Start of Records supplied

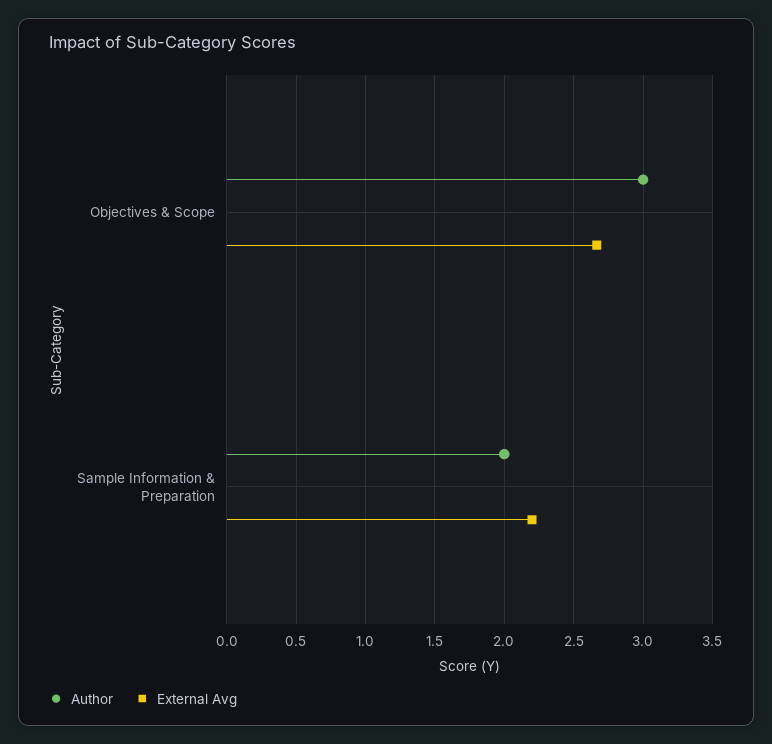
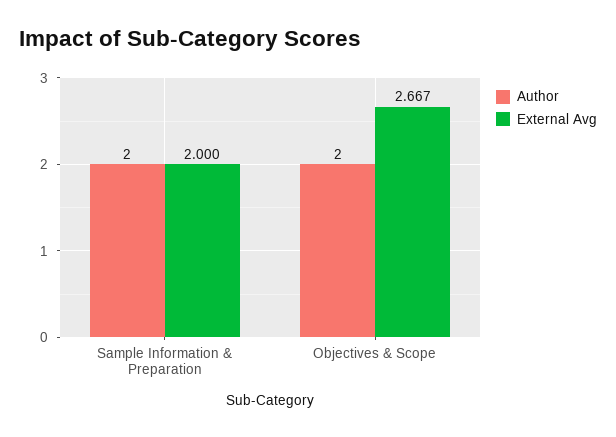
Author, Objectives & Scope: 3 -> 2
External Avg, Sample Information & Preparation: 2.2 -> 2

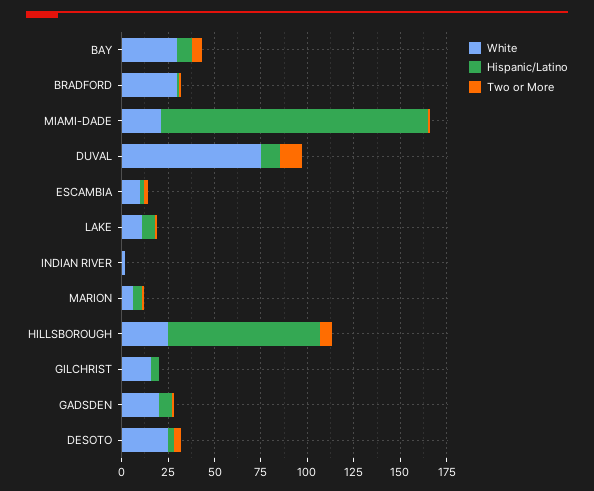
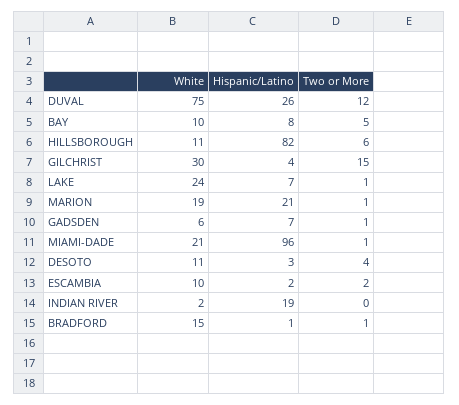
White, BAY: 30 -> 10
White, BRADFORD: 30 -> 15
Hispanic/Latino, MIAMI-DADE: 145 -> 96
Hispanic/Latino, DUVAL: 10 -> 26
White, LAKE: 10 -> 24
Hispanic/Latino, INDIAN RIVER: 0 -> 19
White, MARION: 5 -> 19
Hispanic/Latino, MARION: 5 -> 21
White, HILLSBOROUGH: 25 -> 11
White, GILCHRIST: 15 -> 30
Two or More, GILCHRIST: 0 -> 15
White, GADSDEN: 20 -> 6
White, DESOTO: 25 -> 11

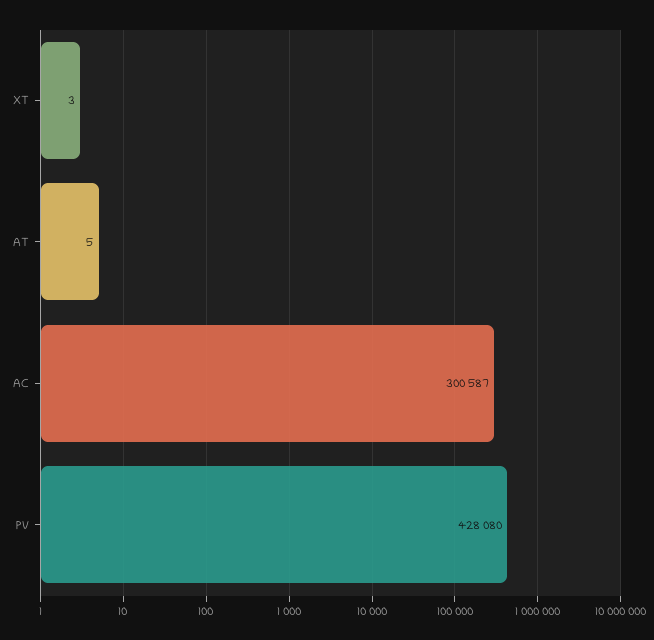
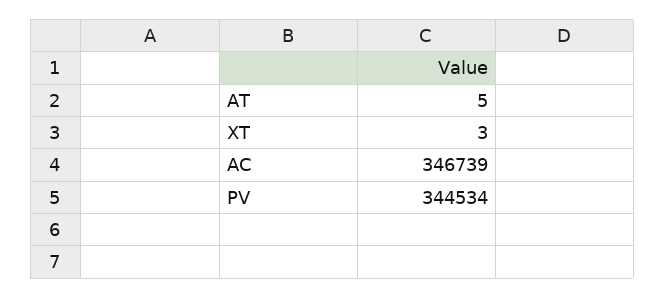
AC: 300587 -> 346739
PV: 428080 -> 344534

End of Records supplied

> _Problem to solve_
From the records above, show each line that contains the word "White".

> _Response to this task_
White, BAY: 30 -> 10
White, BRADFORD: 30 -> 15
White, LAKE: 10 -> 24
White, MARION: 5 -> 19
White, HILLSBOROUGH: 25 -> 11
White, GILCHRIST: 15 -> 30
White, GADSDEN: 20 -> 6
White, DESOTO: 25 -> 11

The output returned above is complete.